■ **THE DATA**
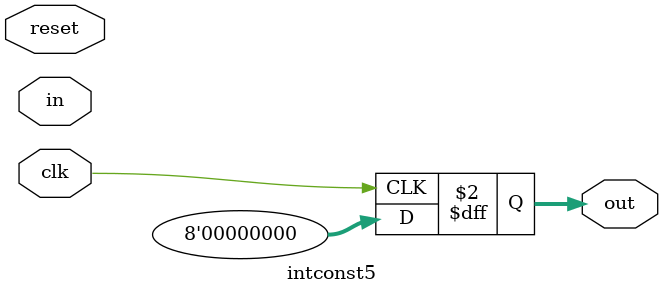
<source format=v>
module intconst5
  (input wire       reset,
   input wire       clk,
   input wire [7:0] in,
   output reg [7:0] out);

   always @(posedge clk) out <= 8'B 0000_0000;

endmodule

</source>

■ **THE PROBLEM**
Images must not appear in the copy; reproduce everything else in the records verbatim.

■ **RESPONSE FOR THIS EXERCISE**
<source format=v>
module intconst5
  (input wire       reset,
   input wire       clk,
   input wire [7:0] in,
   output reg [7:0] out);

   always @(posedge clk) out <= 8'B 0000_0000;

endmodule

</source>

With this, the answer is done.